Ningún país de Latinoamérica consiguió llegar a los primeros 50, pero eso no significa que no exista innovación en el continente. Chile logró quedar de número 54, seguido por México (55) y Costa Rica (56). Son estos tres países los que están encabezando los avances tecnológicos de la región, especialmente en el sector financiero.

Entre la lista también se encuentran Brasil (62) y Colombia (68), los cuales, pese a no estar en la cabeza del listado, también han sido tomados en cuenta por su marcado interés en las nuevas tecnologías. Por otra parte, la pandemia se ha visto como un factor que ha disminuido el financiamiento para la innovación, pues no todos los gobiernos dan prioridad al ámbito tecnológico.

Fuera de ello, Costa Rica destacó por tener varios programas públicos para estimular la innovación en áreas como la energía limpia, la bioeconomía y la ciberseguridad. Chile, a su vez, ha mantenido un apoyo estable por parte del gobierno hacia la tecnología, mientras que México ha resaltado por la sofisticación de su mercado, su presencia recurrente en las áreas digitales y su infraestructura.

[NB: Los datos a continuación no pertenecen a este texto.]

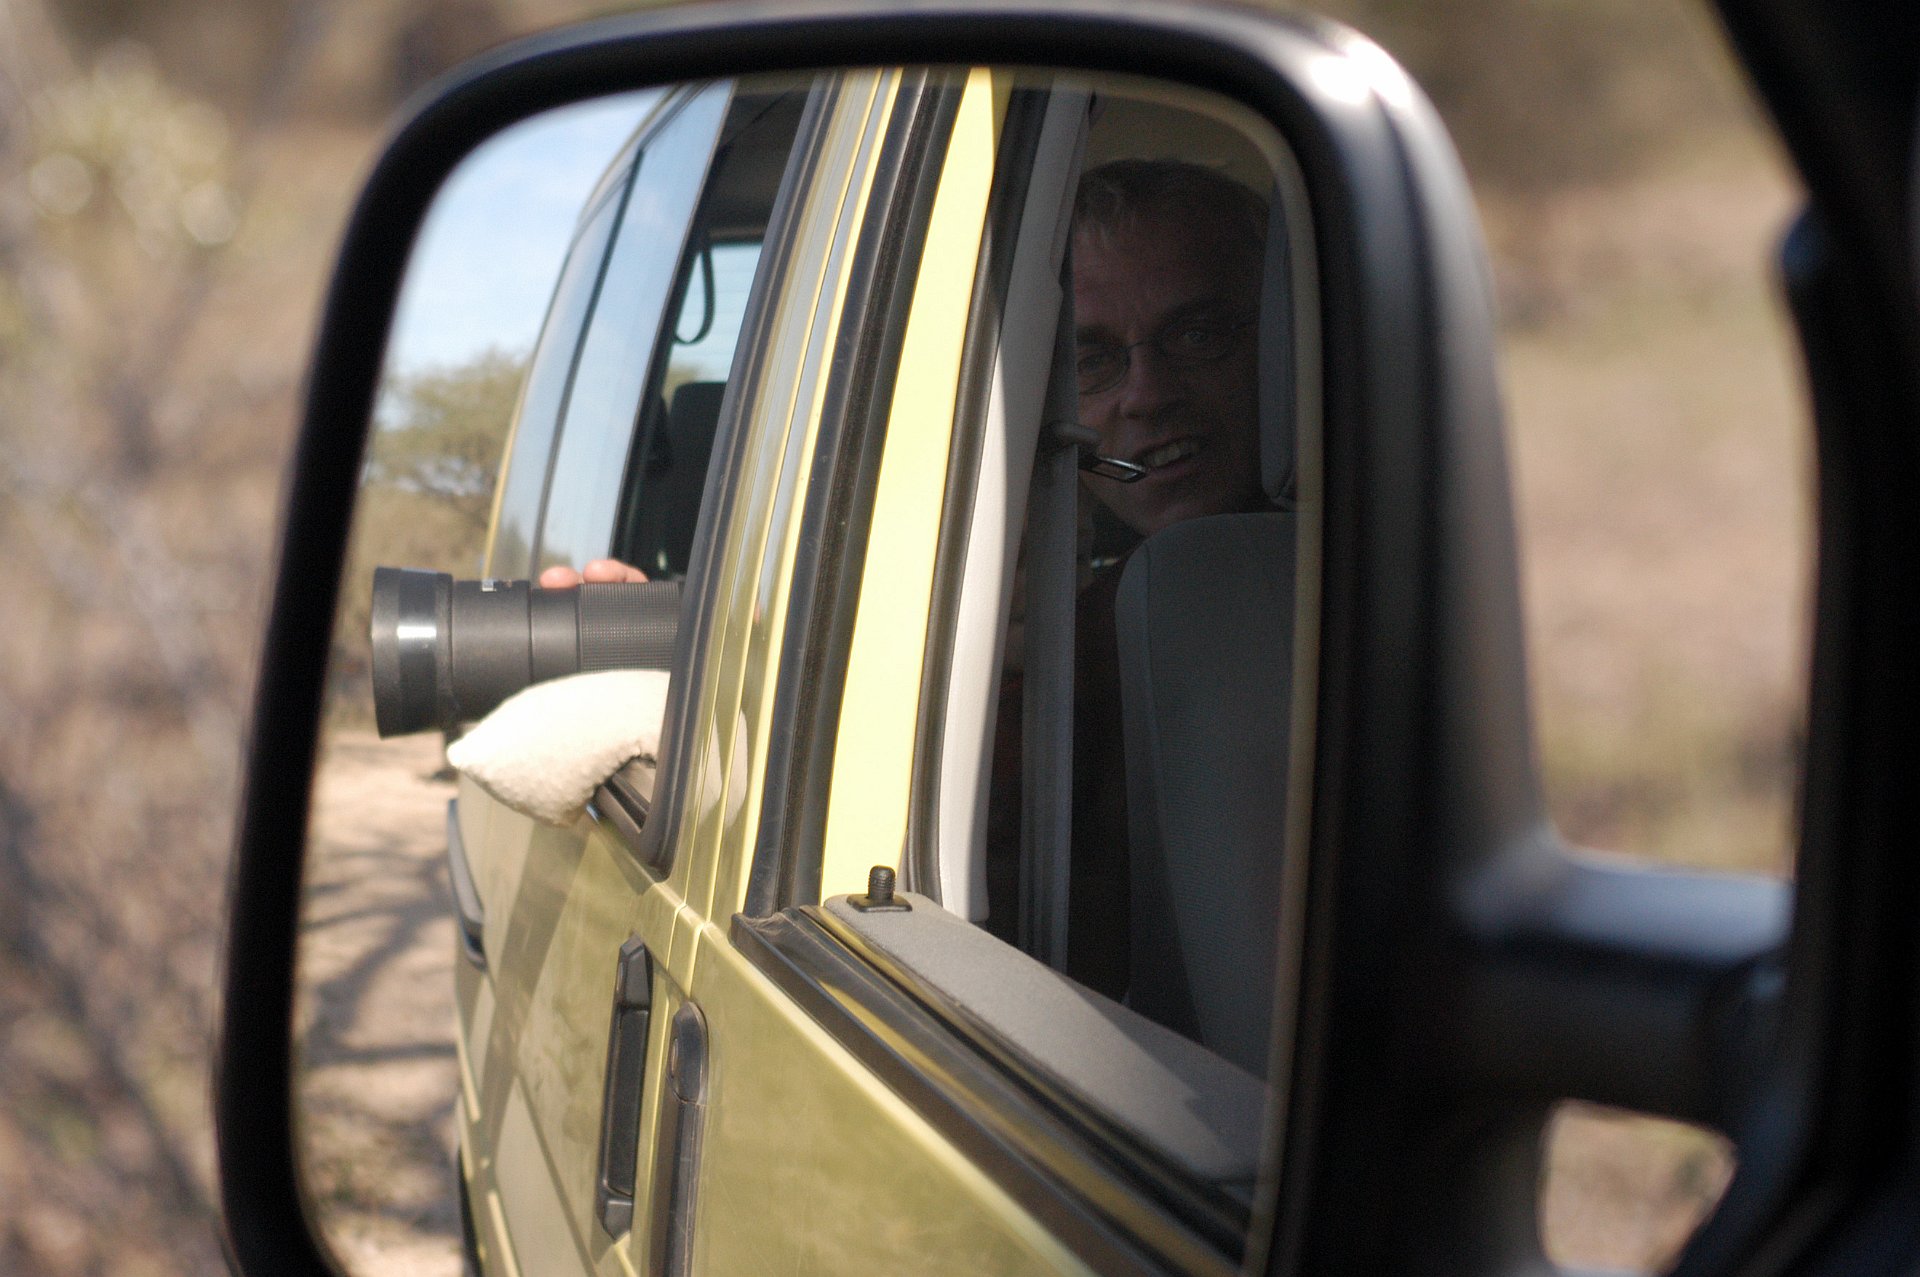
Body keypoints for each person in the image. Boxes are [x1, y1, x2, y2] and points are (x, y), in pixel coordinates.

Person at [985, 159, 1275, 997]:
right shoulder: (1065, 656)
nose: (1148, 394)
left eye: (1199, 335)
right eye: (1093, 359)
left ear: (1287, 337)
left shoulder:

A todo esto se suma, por supuesto, la presencia de regulaciones Fintech en desarrollo y de numerosos proyectos relacionados a blockchain y las criptomonedas. Entre ellos se cuentan la iniciativa energética de Acciona en Chile, las recetas médicas

con blockchain en México y la iniciativa #HackCovid19 de Costa Rica.

Latinoamérica: pasos lentos hacia innovación financiera

Ya es mundialmente conocido el interés de algunos países latinoamericanos por sumarse a las nuevas tecnologías. A Colombia, por ejemplo, se le ha dado ya reconocimiento por la sofisticación de sus empresas y el interés gubernamental en implementar tecnologías como blockchain y criptoactivos en el país, hacer de su uso algo sencillo y frecuente para los ciudadanos, y apoyar proyectos académicos para todo el que esté interesado.

De igual modo, se conoció hace poco que Chile está renovando su acuerdo comercial con Corea del Sur, con la intención de optimizar su economía a través de productos digitales como la blockchain. Esto puede dar una gran oportunidad tecnológica al país latino, pues es bien sabido que Corea del Sur es fiel partidario de las divisas digitales y la tecnología blockchain.

Por su parte, México se dispone a renovar su conocida ley Fintech para lograr un mejor cumplimiento, en especial por parte de las cripto-empresas que hacen vida en el país. Entre ellas se cuentan Bitso, Tauros y Koibanx.

Podemos decir que la pandemia ha afectado fuertemente a diversos sectores financieros a nivel global. Pese a ello, la extensión de la innovación financiera no se detiene, y Latinoamérica expresa, aun entre pasos lentos, que no se detendrá en su desarrollo.